A quel punto sarà l’ANAC ad avviare le procedure di verifica e definire l’esito delle indagini.
L’identità della persona segnalante, sotto qualsivoglia forma e modalità possa evincersi, diretta ed indiretta, non può essere rivelata; nell’ambito del procedimento penale la stessa è coperta da segreto.
Nell’ambito del procedimento disciplinare, invece, l’identità della persona segnalante non può essere rivelata, ove la contestazione dell’addebito disciplinare sia fondata su accertamenti distinti e ulteriori rispetto alla segnalazione, anche se conseguenti alla stessa.
Qualora, invece, la contestazione sia fondata, in tutto o in parte, sulla segnalazione e la conoscenza dell’identità della persona segnalante sia indispensabile per la difesa dell’incolpato, la segnalazione sarà utilizzabile ai fini del procedimento disciplinare solo in presenza del consenso espresso della persona segnalante alla rivelazione della propria identità.

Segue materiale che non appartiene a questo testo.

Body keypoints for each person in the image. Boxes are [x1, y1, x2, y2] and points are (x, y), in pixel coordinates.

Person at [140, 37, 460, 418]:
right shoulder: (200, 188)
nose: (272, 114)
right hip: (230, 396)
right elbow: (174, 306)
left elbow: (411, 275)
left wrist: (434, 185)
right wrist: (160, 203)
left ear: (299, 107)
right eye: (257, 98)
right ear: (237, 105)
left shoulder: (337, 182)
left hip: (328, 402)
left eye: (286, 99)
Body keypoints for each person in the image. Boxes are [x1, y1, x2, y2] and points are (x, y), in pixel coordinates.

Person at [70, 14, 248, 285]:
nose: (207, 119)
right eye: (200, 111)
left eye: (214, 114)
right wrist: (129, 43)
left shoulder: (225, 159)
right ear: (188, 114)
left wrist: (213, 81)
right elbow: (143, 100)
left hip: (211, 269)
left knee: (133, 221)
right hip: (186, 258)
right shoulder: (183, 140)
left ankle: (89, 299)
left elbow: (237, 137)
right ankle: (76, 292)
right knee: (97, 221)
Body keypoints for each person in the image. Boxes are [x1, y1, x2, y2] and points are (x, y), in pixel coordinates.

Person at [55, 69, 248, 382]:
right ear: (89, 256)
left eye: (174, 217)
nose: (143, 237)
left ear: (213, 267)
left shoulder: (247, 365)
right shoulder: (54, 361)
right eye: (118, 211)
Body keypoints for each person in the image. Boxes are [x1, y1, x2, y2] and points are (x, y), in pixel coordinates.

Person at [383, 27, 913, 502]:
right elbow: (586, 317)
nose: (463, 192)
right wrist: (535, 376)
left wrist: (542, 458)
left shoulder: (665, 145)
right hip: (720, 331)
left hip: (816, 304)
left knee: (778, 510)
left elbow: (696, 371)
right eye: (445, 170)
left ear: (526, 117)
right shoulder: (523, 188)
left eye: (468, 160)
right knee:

La procedura di accertamento può prevedere anche l’audizione delle persone coinvolte.
Le condotte illecite devono essere fondate su elementi di fatto precisi e concordati. Conseguentemente, si esclude l’operatività delle tutele di legge nel caso in cui le segnalazioni non siano circostanziate ovvero effettuate per fini personali del segnalante (ad esempio una vendetta) o, ancora, in malafede.
La disciplina ha altri rilievi in ambito giuslavoristico, in quanto la stessa impone al datore di lavoro di non compiere una serie di atti ritorsivi, incluso il licenziamento quale reazione alla segnalazione (il decreto rivede la formulazione dell’art. 4 della Legge 604/66).
Superando il mero dettato normativo, l’adozione di un Piano di Prevenzione della Corruzione ben strutturato può rappresentare una grande opportunità, per esempio, per incrementare il punteggio nell’ambito dell’attribuzione del rating di legalità, o per acquisire benefici in termini di immagine, di reputazione e giuridici, o per ottenere importanti certificazioni UNI ISO che possono far acquisire vantaggi competitivi in sede di partecipazione a procedure di gara.